Archive for January 2021

The Double Spend FUD – Bitcoin

This past week a double-spend was reported as having occurred on the Bitcoin network. The article set off panic and contributed to a large drop in the price of the asset. I will not link the article because I don’t wish to generate traffic and thus ad revenue for the author, however, the article has been proven as FUD (fear, uncertainty, and doubt), and I’d like to explain why.

Taking Bitcoin’s use as money out of the equation for a minute. The problem the technology solves is the ability to create unique digital assets. So like a file on your computer, you can copy and paste that as many times as you like. You don’t want that for money. The word they’ve come up with is fungible. Bitcoin is non-fungible. i.e. it’s a digital asset that cannot be copied.  

The first technology behind Bitcoin is called Blockchain. Blockchain is the technology that was developed to solve this problem. A blockchain can live on a single computer, and the single computer makes sure the chain is never harmed. That’s called centralized. Or a blockchain can live on multiple computers around the world and they all work together to make sure the chain is never harmed. That’s what Bitcoin is, it’s a decentralized blockchain.

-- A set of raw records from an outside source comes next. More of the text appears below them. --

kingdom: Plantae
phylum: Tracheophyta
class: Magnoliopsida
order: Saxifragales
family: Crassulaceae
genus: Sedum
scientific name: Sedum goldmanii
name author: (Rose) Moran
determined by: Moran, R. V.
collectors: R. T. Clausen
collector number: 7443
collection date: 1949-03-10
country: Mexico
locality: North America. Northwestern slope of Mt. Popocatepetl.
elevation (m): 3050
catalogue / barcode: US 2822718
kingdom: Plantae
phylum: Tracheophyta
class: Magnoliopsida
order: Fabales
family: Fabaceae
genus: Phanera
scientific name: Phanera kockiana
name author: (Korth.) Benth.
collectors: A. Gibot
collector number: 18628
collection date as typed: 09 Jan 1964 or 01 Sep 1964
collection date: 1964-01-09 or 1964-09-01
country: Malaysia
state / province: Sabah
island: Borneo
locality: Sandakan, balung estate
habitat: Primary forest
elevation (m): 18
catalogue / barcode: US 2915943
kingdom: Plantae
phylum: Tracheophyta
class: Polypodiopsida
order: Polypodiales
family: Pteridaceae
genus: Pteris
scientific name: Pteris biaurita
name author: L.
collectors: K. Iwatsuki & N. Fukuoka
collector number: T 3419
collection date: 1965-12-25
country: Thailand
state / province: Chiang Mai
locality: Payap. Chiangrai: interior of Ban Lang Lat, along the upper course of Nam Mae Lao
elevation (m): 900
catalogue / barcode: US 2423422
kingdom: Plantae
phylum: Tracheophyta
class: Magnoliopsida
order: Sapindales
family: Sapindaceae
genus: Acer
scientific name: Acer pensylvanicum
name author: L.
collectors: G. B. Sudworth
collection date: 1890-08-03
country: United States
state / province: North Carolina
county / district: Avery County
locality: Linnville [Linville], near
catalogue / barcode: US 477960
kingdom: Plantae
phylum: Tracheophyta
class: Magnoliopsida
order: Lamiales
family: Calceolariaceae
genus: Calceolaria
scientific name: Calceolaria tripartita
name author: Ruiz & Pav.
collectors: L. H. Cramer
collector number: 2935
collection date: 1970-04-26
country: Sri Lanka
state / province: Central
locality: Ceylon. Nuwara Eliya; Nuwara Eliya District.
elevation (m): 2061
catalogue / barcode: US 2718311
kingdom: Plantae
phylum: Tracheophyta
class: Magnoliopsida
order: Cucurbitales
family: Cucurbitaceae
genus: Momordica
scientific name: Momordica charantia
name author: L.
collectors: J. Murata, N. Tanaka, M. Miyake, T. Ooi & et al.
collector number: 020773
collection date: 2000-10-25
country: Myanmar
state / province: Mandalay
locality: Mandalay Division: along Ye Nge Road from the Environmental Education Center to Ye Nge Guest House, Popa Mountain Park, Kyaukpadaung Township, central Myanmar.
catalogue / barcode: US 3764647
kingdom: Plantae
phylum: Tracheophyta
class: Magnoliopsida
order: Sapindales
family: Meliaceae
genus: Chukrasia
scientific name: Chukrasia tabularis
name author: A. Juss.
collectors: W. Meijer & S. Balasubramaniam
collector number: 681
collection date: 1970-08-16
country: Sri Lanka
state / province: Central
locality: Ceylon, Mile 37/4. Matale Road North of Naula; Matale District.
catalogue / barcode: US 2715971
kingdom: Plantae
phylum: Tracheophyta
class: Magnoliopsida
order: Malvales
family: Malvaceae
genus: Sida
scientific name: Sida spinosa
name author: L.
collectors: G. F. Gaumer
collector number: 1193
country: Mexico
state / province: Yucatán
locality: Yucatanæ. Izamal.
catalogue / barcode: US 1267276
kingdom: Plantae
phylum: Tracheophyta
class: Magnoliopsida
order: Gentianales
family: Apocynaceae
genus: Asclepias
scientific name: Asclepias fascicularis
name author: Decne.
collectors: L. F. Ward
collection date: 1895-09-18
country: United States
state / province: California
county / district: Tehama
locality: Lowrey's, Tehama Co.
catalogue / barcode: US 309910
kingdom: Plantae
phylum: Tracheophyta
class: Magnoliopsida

These many computers around the world are called full nodes, and at last count, there were something like 10,000 of them. 

Side note —
Here’s a screenshot from https://bitnodes.io/ showing full node distribution.

Full node operators don’t get paid, they donate their computing power and electricity to ensuring the network is safe and secure. And to do this they perform a few basic tasks. I’ll touch on two here for the purpose of this article. The first task is to verify transactions. When they see a new transaction on the network they check that transaction against a set of rules. The next task is to broadcast transactions. Once they have verified a transaction as being valid they will send it out to other nodes.

The next problem getting the nodes to agree on a single chain. There can be many chains, but there can only be one real chain. And this is where the double-spend news came into play. Someone discovered two chains each with the same transaction. Concluding that the same Bitcoin was spent twice. 

The second technology behind Bitcoin is called Proof of Work, or mining. Mining is a technology that secures the blockchain. 

Let’s look at an example. Say you bought a cup of coffee using Bitcoin. –The payment terminal at the coffee shop will be a full node.– The node first checks that transaction against a set of rules to make sure it’s valid. Among the rules to check, one of them is the double-spend. It will look back at the entire blockchain history to make sure the money you’re trying to spend hasn’t already been spent. After checking the transaction against the rules and determining that it’s valid the node broadcasts the transaction to the network. A transaction that has been determined as being valid but not yet having been appending to the blockchain is called an unconfirmed transaction. 

So, miners. The miners are the ones that physically add the transaction to the blockchain. Recall, miners are basically computers trying to solve a random equation, and all the miners around the world are trying to solve the same equation. Eventually, one of them will find the answer. And for doing all that work the network lets the miner take some unconfirmed transaction, pack them up into a block, and add the block to the chain. Once done the network rewards the miner with some newly minted Bitcoin.
Note the group of unconfirmed transactions the miner chooses is up to it. When transactions are submitted to the network the sender will have paid a small transaction fee. Usually, the miner will pick transactions with the highest fees first. 

So, now that the miner has added its block to the chain, the chain has grown by one block. And that new chain is broadcast back out to the full nodes around the world. 

Consider how many miners there are out there. Probably millions of them. What are the chances that 2 miners find the answer to the equation at the same time? Small, but there is a chance. This is allowed and is taken into account. 

Say two miners find an answer at the same time, they each think they solved the equation first, so they each add a block to the chain and broadcast out that new chain. At that moment, the chain has formed a Y. A snake with 2 heads. This is fine. the system keeps working.

Now say some other guy bought a cup of coffee, now his transaction gets broadcast to the nodes and eventually makes its way to a miner. We’re back at the same problem. What are the chances that two miners find an answer to the equation at the same time? Even smaller this time but there’s still a chance. 

This could go on forever in theory, but each time this goes on the chance get smaller and smaller. The general rule of acceptance is that after 6 times the chances are more or less 0 and two miners will solve the equation at the same time. i.e. When you sell something to someone, and they’re going to pay you in Bitcoin, it’s best practice to make sure the transaction has 6 or more confirmations before you part with your goods.  

Here’s a screenshot from a Bitcoin wallet showing this:
So that Y chain we had, this is when the news story was published. Someone saw the Y and panicked.

What actually happened is the miners kept mining and the next equation that was solved was solved by only one miner, and that miner got to append its block to one side of the Y. Now we still have a Y chain, but one side is slightly longer than the other side. And this longer side is the side that the miner broadcasts out the full nodes around the world as being the correct chain. 

The smaller chain will stay attached to the blockchain forever and is called an orphaned chain. Because it’s not the longest chain it is ignored.